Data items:

━━━━━━━━━━━━━━━━━━━━

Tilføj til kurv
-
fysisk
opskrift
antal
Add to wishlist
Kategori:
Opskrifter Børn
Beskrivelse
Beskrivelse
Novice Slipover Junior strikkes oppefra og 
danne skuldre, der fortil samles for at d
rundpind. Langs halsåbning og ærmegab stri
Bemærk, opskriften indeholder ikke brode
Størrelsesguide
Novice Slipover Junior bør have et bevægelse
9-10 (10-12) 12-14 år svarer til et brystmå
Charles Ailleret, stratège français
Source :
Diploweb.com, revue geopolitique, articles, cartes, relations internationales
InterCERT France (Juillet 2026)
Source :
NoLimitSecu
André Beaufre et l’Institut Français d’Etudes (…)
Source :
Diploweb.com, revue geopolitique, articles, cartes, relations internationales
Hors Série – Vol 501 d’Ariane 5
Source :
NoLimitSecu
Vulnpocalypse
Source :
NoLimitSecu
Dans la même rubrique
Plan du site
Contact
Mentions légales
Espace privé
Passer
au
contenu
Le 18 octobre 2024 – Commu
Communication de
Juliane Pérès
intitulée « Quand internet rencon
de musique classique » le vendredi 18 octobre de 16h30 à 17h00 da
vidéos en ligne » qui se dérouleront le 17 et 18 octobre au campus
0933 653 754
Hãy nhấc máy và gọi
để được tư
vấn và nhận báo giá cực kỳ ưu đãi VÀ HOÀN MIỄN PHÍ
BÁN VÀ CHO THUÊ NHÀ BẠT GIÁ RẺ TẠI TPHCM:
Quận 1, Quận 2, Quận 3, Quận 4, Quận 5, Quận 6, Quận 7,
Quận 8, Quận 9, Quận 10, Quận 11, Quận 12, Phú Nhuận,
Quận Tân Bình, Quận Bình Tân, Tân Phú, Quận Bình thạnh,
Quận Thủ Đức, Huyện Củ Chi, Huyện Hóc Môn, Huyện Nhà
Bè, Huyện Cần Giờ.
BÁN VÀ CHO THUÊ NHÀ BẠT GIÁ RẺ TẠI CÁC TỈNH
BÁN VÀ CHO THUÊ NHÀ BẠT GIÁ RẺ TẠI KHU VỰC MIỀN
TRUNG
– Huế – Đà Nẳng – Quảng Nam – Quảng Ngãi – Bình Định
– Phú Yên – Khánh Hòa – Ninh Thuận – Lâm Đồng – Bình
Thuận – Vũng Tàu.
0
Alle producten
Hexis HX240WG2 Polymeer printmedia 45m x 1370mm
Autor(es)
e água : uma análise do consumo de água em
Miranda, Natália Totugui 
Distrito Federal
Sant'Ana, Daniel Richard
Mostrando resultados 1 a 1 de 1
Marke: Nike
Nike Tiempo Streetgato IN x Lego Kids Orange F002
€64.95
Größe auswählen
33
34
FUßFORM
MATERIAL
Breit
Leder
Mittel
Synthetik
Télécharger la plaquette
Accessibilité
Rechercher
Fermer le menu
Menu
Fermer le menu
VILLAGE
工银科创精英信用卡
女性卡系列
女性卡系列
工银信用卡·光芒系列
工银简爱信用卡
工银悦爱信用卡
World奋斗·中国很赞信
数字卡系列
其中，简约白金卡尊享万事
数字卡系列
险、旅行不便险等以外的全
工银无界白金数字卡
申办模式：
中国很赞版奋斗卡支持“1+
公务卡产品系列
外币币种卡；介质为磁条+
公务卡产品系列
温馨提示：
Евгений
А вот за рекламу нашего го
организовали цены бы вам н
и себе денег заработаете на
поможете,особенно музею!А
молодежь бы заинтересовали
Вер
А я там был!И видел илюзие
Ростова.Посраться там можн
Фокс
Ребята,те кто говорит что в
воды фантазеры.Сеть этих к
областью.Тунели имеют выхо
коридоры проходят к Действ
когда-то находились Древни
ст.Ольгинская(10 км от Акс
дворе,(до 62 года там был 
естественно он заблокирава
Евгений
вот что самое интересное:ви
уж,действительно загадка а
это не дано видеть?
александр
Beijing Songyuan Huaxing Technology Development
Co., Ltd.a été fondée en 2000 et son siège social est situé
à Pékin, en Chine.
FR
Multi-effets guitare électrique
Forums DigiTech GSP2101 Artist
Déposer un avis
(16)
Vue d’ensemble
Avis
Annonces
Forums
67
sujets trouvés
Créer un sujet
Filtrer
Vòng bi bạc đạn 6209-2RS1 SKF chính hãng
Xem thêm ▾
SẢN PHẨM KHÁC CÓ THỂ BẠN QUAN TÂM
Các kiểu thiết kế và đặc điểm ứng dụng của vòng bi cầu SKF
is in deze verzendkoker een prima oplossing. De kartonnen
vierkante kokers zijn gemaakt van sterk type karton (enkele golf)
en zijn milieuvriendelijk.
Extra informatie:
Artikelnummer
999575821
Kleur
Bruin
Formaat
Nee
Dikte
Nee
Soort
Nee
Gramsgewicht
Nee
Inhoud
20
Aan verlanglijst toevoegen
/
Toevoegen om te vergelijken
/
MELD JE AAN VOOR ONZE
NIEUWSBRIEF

━━━━━━━━━━━━━━━━━━━━

-- Assigned task --
In the text of every row, rename "NoLimitSecu" to "No Limit Secu" and leave everything else unchanged.

-- Reply to the task --
Tilføj til kurv
-
fysisk
opskrift
antal
Add to wishlist
Kategori:
Opskrifter Børn
Beskrivelse
Beskrivelse
Novice Slipover Junior strikkes oppefra og 
danne skuldre, der fortil samles for at d
rundpind. Langs halsåbning og ærmegab stri
Bemærk, opskriften indeholder ikke brode
Størrelsesguide
Novice Slipover Junior bør have et bevægelse
9-10 (10-12) 12-14 år svarer til et brystmå
Charles Ailleret, stratège français
Source :
Diploweb.com, revue geopolitique, articles, cartes, relations internationales
InterCERT France (Juillet 2026)
Source :
No Limit Secu
André Beaufre et l’Institut Français d’Etudes (…)
Source :
Diploweb.com, revue geopolitique, articles, cartes, relations internationales
Hors Série – Vol 501 d’Ariane 5
Source :
No Limit Secu
Vulnpocalypse
Source :
No Limit Secu
Dans la même rubrique
Plan du site
Contact
Mentions légales
Espace privé
Passer
au
contenu
Le 18 octobre 2024 – Commu
Communication de
Juliane Pérès
intitulée « Quand internet rencon
de musique classique » le vendredi 18 octobre de 16h30 à 17h00 da
vidéos en ligne » qui se dérouleront le 17 et 18 octobre au campus
0933 653 754
Hãy nhấc máy và gọi
để được tư
vấn và nhận báo giá cực kỳ ưu đãi VÀ HOÀN MIỄN PHÍ
BÁN VÀ CHO THUÊ NHÀ BẠT GIÁ RẺ TẠI TPHCM:
Quận 1, Quận 2, Quận 3, Quận 4, Quận 5, Quận 6, Quận 7,
Quận 8, Quận 9, Quận 10, Quận 11, Quận 12, Phú Nhuận,
Quận Tân Bình, Quận Bình Tân, Tân Phú, Quận Bình thạnh,
Quận Thủ Đức, Huyện Củ Chi, Huyện Hóc Môn, Huyện Nhà
Bè, Huyện Cần Giờ.
BÁN VÀ CHO THUÊ NHÀ BẠT GIÁ RẺ TẠI CÁC TỈNH
BÁN VÀ CHO THUÊ NHÀ BẠT GIÁ RẺ TẠI KHU VỰC MIỀN
TRUNG
– Huế – Đà Nẳng – Quảng Nam – Quảng Ngãi – Bình Định
– Phú Yên – Khánh Hòa – Ninh Thuận – Lâm Đồng – Bình
Thuận – Vũng Tàu.
0
Alle producten
Hexis HX240WG2 Polymeer printmedia 45m x 1370mm
Autor(es)
e água : uma análise do consumo de água em
Miranda, Natália Totugui 
Distrito Federal
Sant'Ana, Daniel Richard
Mostrando resultados 1 a 1 de 1
Marke: Nike
Nike Tiempo Streetgato IN x Lego Kids Orange F002
€64.95
Größe auswählen
33
34
FUßFORM
MATERIAL
Breit
Leder
Mittel
Synthetik
Télécharger la plaquette
Accessibilité
Rechercher
Fermer le menu
Menu
Fermer le menu
VILLAGE
工银科创精英信用卡
女性卡系列
女性卡系列
工银信用卡·光芒系列
工银简爱信用卡
工银悦爱信用卡
World奋斗·中国很赞信
数字卡系列
其中，简约白金卡尊享万事
数字卡系列
险、旅行不便险等以外的全
工银无界白金数字卡
申办模式：
中国很赞版奋斗卡支持“1+
公务卡产品系列
外币币种卡；介质为磁条+
公务卡产品系列
温馨提示：
Евгений
А вот за рекламу нашего го
организовали цены бы вам н
и себе денег заработаете на
поможете,особенно музею!А
молодежь бы заинтересовали
Вер
А я там был!И видел илюзие
Ростова.Посраться там можн
Фокс
Ребята,те кто говорит что в
воды фантазеры.Сеть этих к
областью.Тунели имеют выхо
коридоры проходят к Действ
когда-то находились Древни
ст.Ольгинская(10 км от Акс
дворе,(до 62 года там был 
естественно он заблокирава
Евгений
вот что самое интересное:ви
уж,действительно загадка а
это не дано видеть?
александр
Beijing Songyuan Huaxing Technology Development
Co., Ltd.a été fondée en 2000 et son siège social est situé
à Pékin, en Chine.
FR
Multi-effets guitare électrique
Forums DigiTech GSP2101 Artist
Déposer un avis
(16)
Vue d’ensemble
Avis
Annonces
Forums
67
sujets trouvés
Créer un sujet
Filtrer
Vòng bi bạc đạn 6209-2RS1 SKF chính hãng
Xem thêm ▾
SẢN PHẨM KHÁC CÓ THỂ BẠN QUAN TÂM
Các kiểu thiết kế và đặc điểm ứng dụng của vòng bi cầu SKF
is in deze verzendkoker een prima oplossing. De kartonnen
vierkante kokers zijn gemaakt van sterk type karton (enkele golf)
en zijn milieuvriendelijk.
Extra informatie:
Artikelnummer
999575821
Kleur
Bruin
Formaat
Nee
Dikte
Nee
Soort
Nee
Gramsgewicht
Nee
Inhoud
20
Aan verlanglijst toevoegen
/
Toevoegen om te vergelijken
/
MELD JE AAN VOOR ONZE
NIEUWSBRIEF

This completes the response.